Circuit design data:
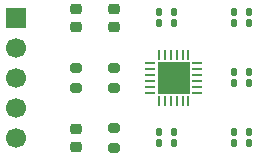
<source format=gbr>
G04 #@! TF.GenerationSoftware,KiCad,Pcbnew,9.0.2+dfsg-1*
G04 #@! TF.CreationDate,2025-06-12T17:09:33+08:00*
G04 #@! TF.ProjectId,i2c_led,6932635f-6c65-4642-9e6b-696361645f70,b*
G04 #@! TF.SameCoordinates,Original*
G04 #@! TF.FileFunction,Soldermask,Top*
G04 #@! TF.FilePolarity,Negative*
%FSLAX46Y46*%
G04 Gerber Fmt 4.6, Leading zero omitted, Abs format (unit mm)*
G04 Created by KiCad (PCBNEW 9.0.2+dfsg-1) date 2025-06-12 17:09:33*
%MOMM*%
%LPD*%
G01*
G04 APERTURE LIST*
G04 Aperture macros list*
%AMRoundRect*
0 Rectangle with rounded corners*
0 $1 Rounding radius*
0 $2 $3 $4 $5 $6 $7 $8 $9 X,Y pos of 4 corners*
0 Add a 4 corners polygon primitive as box body*
4,1,4,$2,$3,$4,$5,$6,$7,$8,$9,$2,$3,0*
0 Add four circle primitives for the rounded corners*
1,1,$1+$1,$2,$3*
1,1,$1+$1,$4,$5*
1,1,$1+$1,$6,$7*
1,1,$1+$1,$8,$9*
0 Add four rect primitives between the rounded corners*
20,1,$1+$1,$2,$3,$4,$5,0*
20,1,$1+$1,$4,$5,$6,$7,0*
20,1,$1+$1,$6,$7,$8,$9,0*
20,1,$1+$1,$8,$9,$2,$3,0*%
G04 Aperture macros list end*
%ADD10RoundRect,0.225000X0.250000X-0.225000X0.250000X0.225000X-0.250000X0.225000X-0.250000X-0.225000X0*%
%ADD11RoundRect,0.200000X0.275000X-0.200000X0.275000X0.200000X-0.275000X0.200000X-0.275000X-0.200000X0*%
%ADD12RoundRect,0.067500X-0.157500X-0.257500X0.157500X-0.257500X0.157500X0.257500X-0.157500X0.257500X0*%
%ADD13RoundRect,0.062500X0.062500X-0.350000X0.062500X0.350000X-0.062500X0.350000X-0.062500X-0.350000X0*%
%ADD14RoundRect,0.062500X0.350000X-0.062500X0.350000X0.062500X-0.350000X0.062500X-0.350000X-0.062500X0*%
%ADD15R,2.700000X2.700000*%
%ADD16RoundRect,0.225000X-0.250000X0.225000X-0.250000X-0.225000X0.250000X-0.225000X0.250000X0.225000X0*%
%ADD17R,1.700000X1.700000*%
%ADD18C,1.700000*%
G04 APERTURE END LIST*
D10*
G04 #@! TO.C,C1*
X144145000Y-92215000D03*
X144145000Y-90665000D03*
G04 #@! TD*
D11*
G04 #@! TO.C,R2*
X144145000Y-97345000D03*
X144145000Y-95695000D03*
G04 #@! TD*
D12*
G04 #@! TO.C,D4*
X147965000Y-101125000D03*
X147965000Y-102075000D03*
X149215000Y-102075000D03*
X149215000Y-101125000D03*
G04 #@! TD*
G04 #@! TO.C,D1*
X154315000Y-101125000D03*
X154315000Y-102075000D03*
X155565000Y-102075000D03*
X155565000Y-101125000D03*
G04 #@! TD*
D13*
G04 #@! TO.C,U1*
X147975000Y-98482500D03*
X148475000Y-98482500D03*
X148975000Y-98482500D03*
X149475000Y-98482500D03*
X149975000Y-98482500D03*
X150475000Y-98482500D03*
D14*
X151187500Y-97770000D03*
X151187500Y-97270000D03*
X151187500Y-96770000D03*
X151187500Y-96270000D03*
X151187500Y-95770000D03*
X151187500Y-95270000D03*
D13*
X150475000Y-94557500D03*
X149975000Y-94557500D03*
X149475000Y-94557500D03*
X148975000Y-94557500D03*
X148475000Y-94557500D03*
X147975000Y-94557500D03*
D14*
X147262500Y-95270000D03*
X147262500Y-95770000D03*
X147262500Y-96270000D03*
X147262500Y-96770000D03*
X147262500Y-97270000D03*
X147262500Y-97770000D03*
D15*
X149225000Y-96520000D03*
G04 #@! TD*
D12*
G04 #@! TO.C,D3*
X154315000Y-90965000D03*
X154315000Y-91915000D03*
X155565000Y-91915000D03*
X155565000Y-90965000D03*
G04 #@! TD*
G04 #@! TO.C,D5*
X147965000Y-90965000D03*
X147965000Y-91915000D03*
X149215000Y-91915000D03*
X149215000Y-90965000D03*
G04 #@! TD*
D11*
G04 #@! TO.C,R3*
X144145000Y-102425000D03*
X144145000Y-100775000D03*
G04 #@! TD*
D12*
G04 #@! TO.C,D2*
X154315000Y-96045000D03*
X154315000Y-96995000D03*
X155565000Y-96995000D03*
X155565000Y-96045000D03*
G04 #@! TD*
D16*
G04 #@! TO.C,C3*
X140970000Y-100825000D03*
X140970000Y-102375000D03*
G04 #@! TD*
D11*
G04 #@! TO.C,R1*
X140970000Y-97345000D03*
X140970000Y-95695000D03*
G04 #@! TD*
D17*
G04 #@! TO.C,J1*
X135890000Y-91440000D03*
D18*
X135890000Y-93980000D03*
X135890000Y-96520000D03*
X135890000Y-99060000D03*
X135890000Y-101600000D03*
G04 #@! TD*
D10*
G04 #@! TO.C,C2*
X140970000Y-92215000D03*
X140970000Y-90665000D03*
G04 #@! TD*
M02*

</source>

**WORK REQUEST**
Find the lines in the records above that hold the word "primitives", and give only how many there are.

**RESULT OF THE TASK**
2